Frammenti di memoria

Frammenti di memoria
Intorno alla figura di Giulio Einaudi hanno gravitato tante cose: il destino della più prestigiosa casa editrice del secondo dopoguerra, amici e collaboratori come Vittorini, Pavese, Leone Ginzburg, Calvino, grandi scrittori italiani e internazionali, artisti, familiari. Un racconto, composto da frammenti di una semplicità disarmante, che si dipana dall'infanzia degli anni '20, passando inevitabilmente attraverso la fondazione e la crescita della Einaudi, fino agli anni '80. Piccoli episodi, ritratti, aneddoti, riflessioni di uno dei più grandi editori della storia italiana...
“Questo libro non vuol essere la storia della casa editrice e neppure la storia di me: sono solo frammenti di memoria, e non altro”: niente definisce meglio questo volume delle parole che Giulio Einaudi stesso utilizza nel congedarsi dai lettori, verso la fine del suo racconto. Una definizione a togliere, perché molto più facile è dire che cosa questi ricordi non sono. Chi pensa di trovare in questo libro la storia della casa editrice o un romanzo autobiografico resterà deluso, il lettore si trova davanti un testo discontinuo, spezzato in tanti capitoletti, ognuno dei quali è un ricordo di Giulio Einaudi. Piccoli cammei dallo stile semplice ma incisivo, capaci di arrivare al cuore dei paesaggi, delle situazioni, delle persone che in questi microracconti vivono. O rivivono. Come nel frammento dove Giulio Einaudi confessa di immaginare, ogni volta che dove prendere una decisione editoriale, di chiedere consiglio ai suoi vecchi collaboratori Pintor e Pavese e Leone Ginzbur, e allora prendono vita dentro di sé come degli incontri (le mitiche riunioni editoriali del mercoledì) dove Giaime Pintor è in polemica con Vittorini, “Vittorini con Calvino, e infine Pavese con Felice Balbo”. Il libro, uscito per la prima volta nel 1988 da Rizzoli, e ristampato per celebrare i dieci anni dalla scomparsa di Giulio Einaudi, offre al lettore ritratti inediti di personaggi come Hemingway, Gadda, Croce e tanti altri.

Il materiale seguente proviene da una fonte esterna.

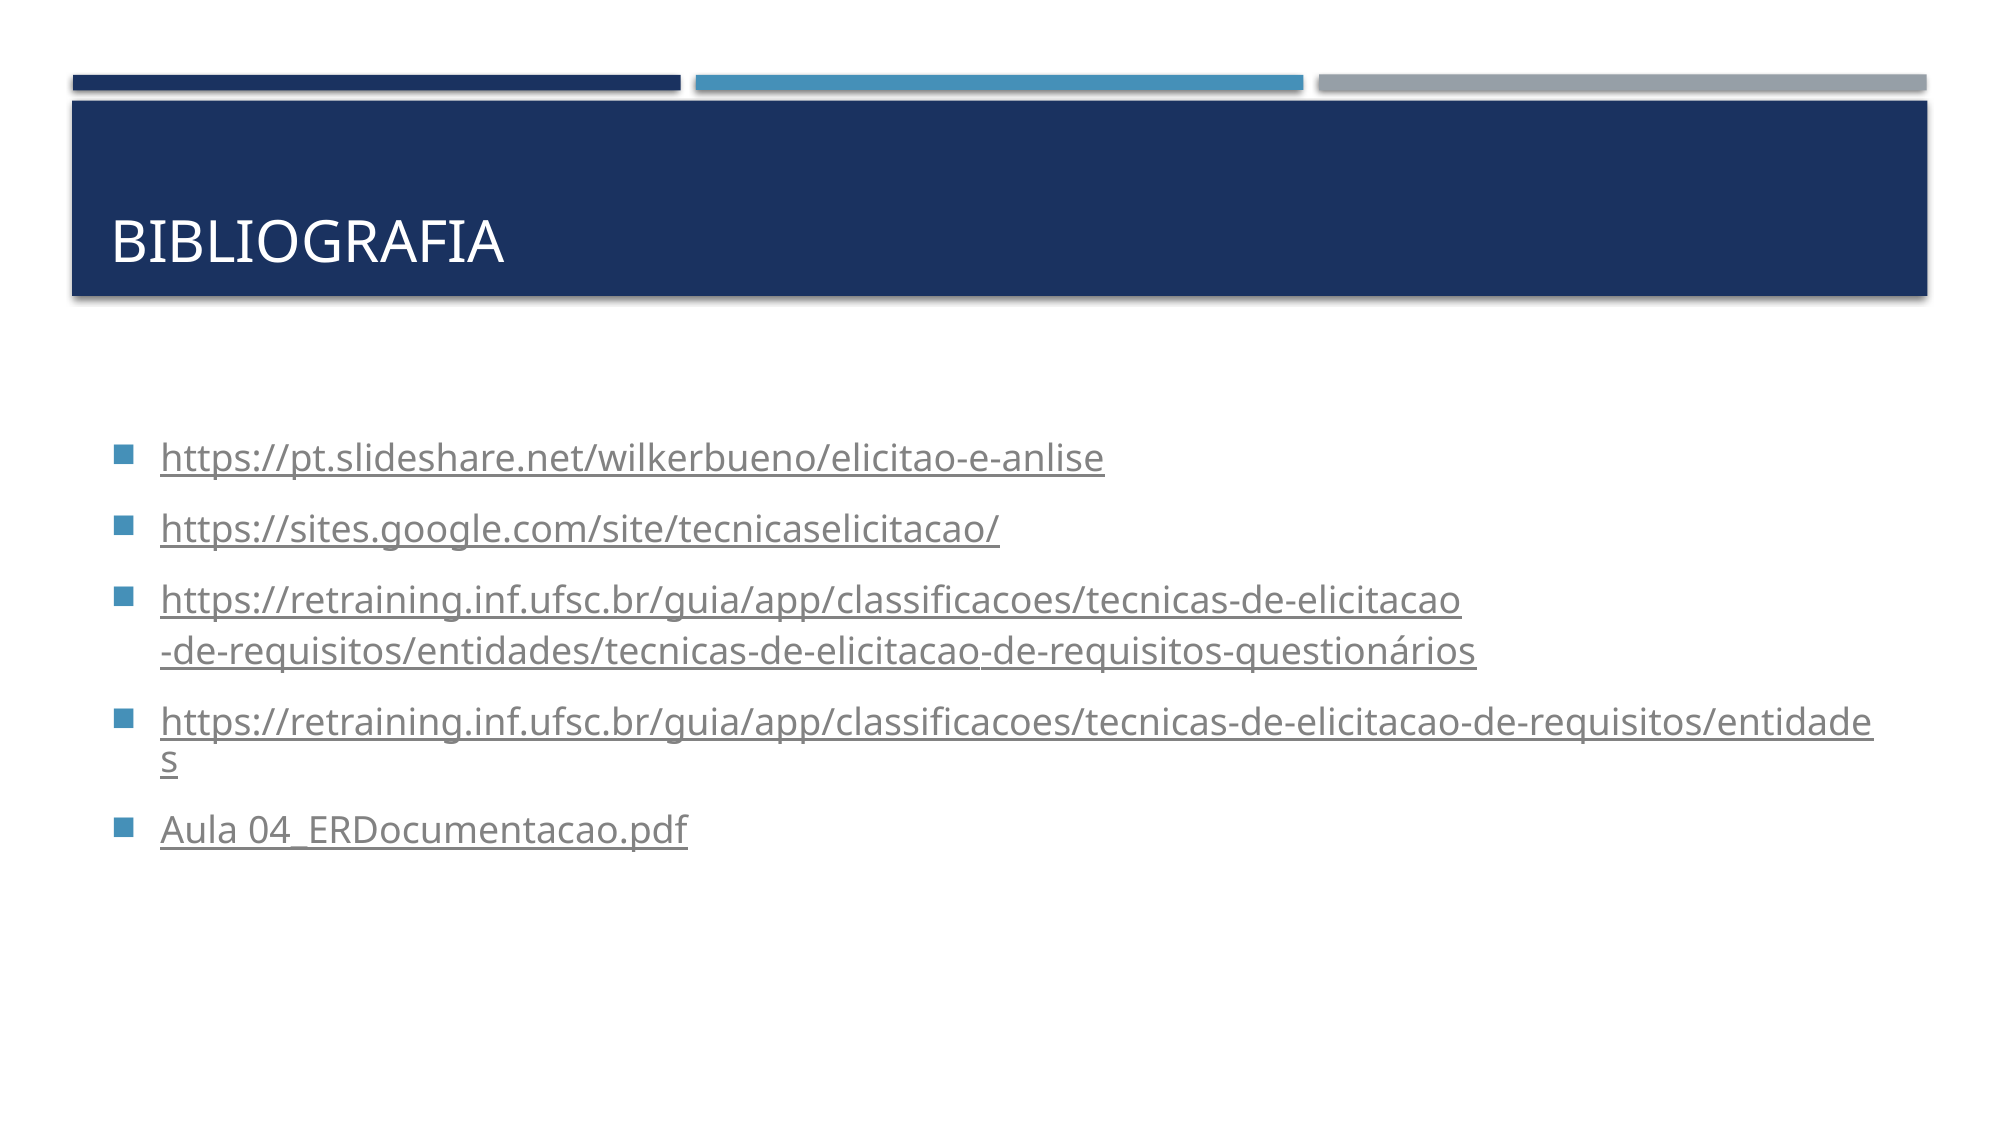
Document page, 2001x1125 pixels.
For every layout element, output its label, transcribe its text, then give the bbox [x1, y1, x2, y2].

list https://pt.slideshare.net/wilkerbueno/elicitao-e-anlise https://sites.google.com/site/tecnicaselicitacao/ https://retraining.inf.ufsc.br/guia/app/classificacoes/tecnicas-de-elicitacao-de-requisitos/entidades/tecnicas-de-elicitacao-de-requisitos-questionários https://retraining.inf.ufsc.br/guia/app/classificacoes/tecnicas-de-elicitacao-de-requisitos/entidades Aula 04_ERDocumentacao.pdf [95, 357, 1905, 962]
title Bibliografia [95, 115, 1905, 282]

Frammenti che riflettono con grande efficacia il modo di pensare e di concepire il mestiere dell'editore di Giulio Einaudi: un lavoro che si costruisce sul confronto, la discussione, il dibattito e, in definitiva, la libertà. Ancora più sotto, in profondità, a legare un frammento all'altro la personalità e l'umanità che da questi scritti traspare. Il libro è arricchito, rispetto alla edizione del 1988, da una preziosa sezione iconografica con foto d'epoca, una introduzione di Francesco Biamonti e una nota finale di Natalia Ginzburg. Utilissimo per gli studiosi l'indice dei nomi e delle opere citate.